* [Aim of the task]: Excluding all pictures, please output the listing exactly.

* [Collected material]:
• • • • •

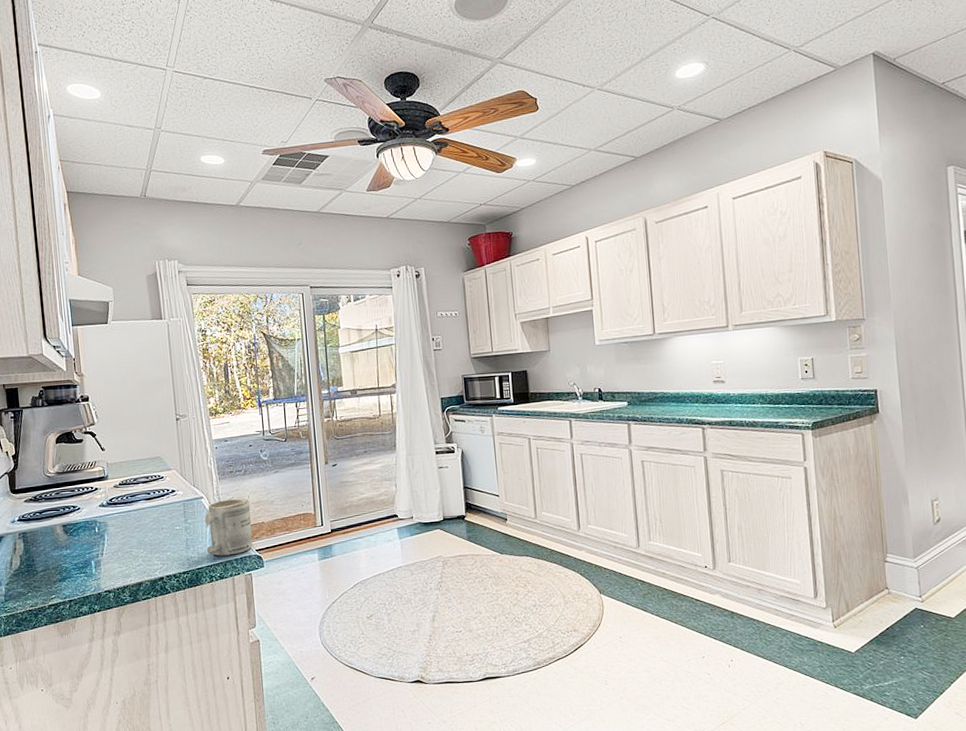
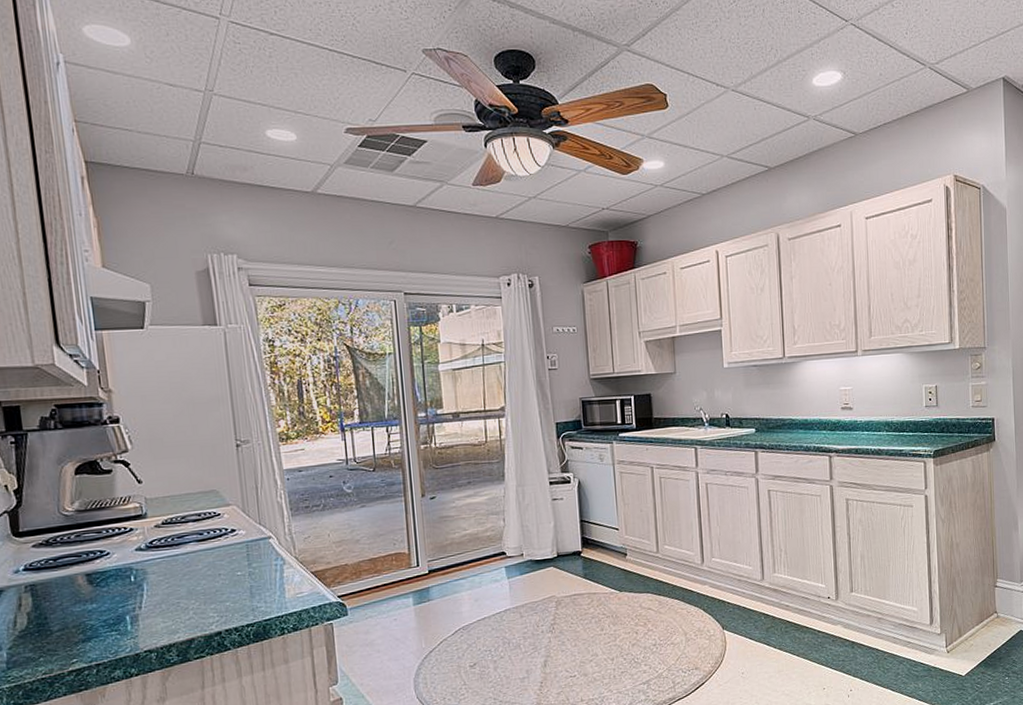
mug: present [204,498,253,556] -> none [273,537,334,605]

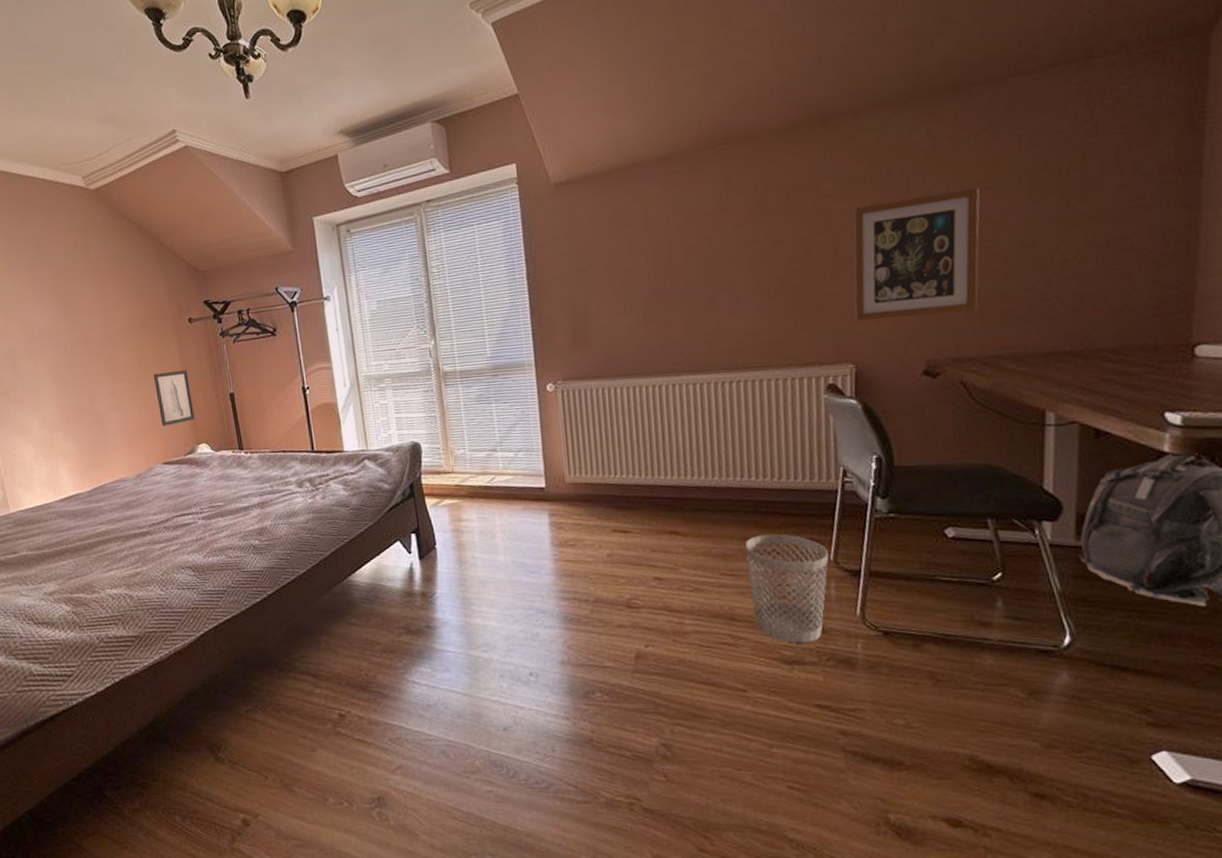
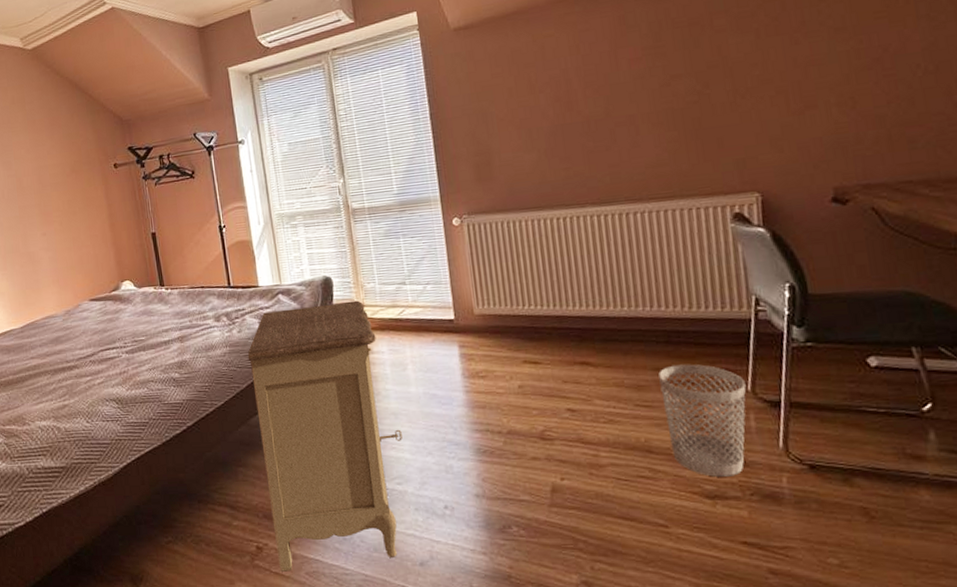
wall art: present [153,370,195,426] -> none [81,212,119,265]
nightstand: none [331,467,489,738] -> present [247,300,402,572]
wall art: present [853,187,980,321] -> none [748,17,884,150]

• • • • •

* [Result of the task]:
mug: present [204,498,253,556] -> none [273,537,334,605]

wall art: present [153,370,195,426] -> none [81,212,119,265]
nightstand: none [331,467,489,738] -> present [247,300,402,572]
wall art: present [853,187,980,321] -> none [748,17,884,150]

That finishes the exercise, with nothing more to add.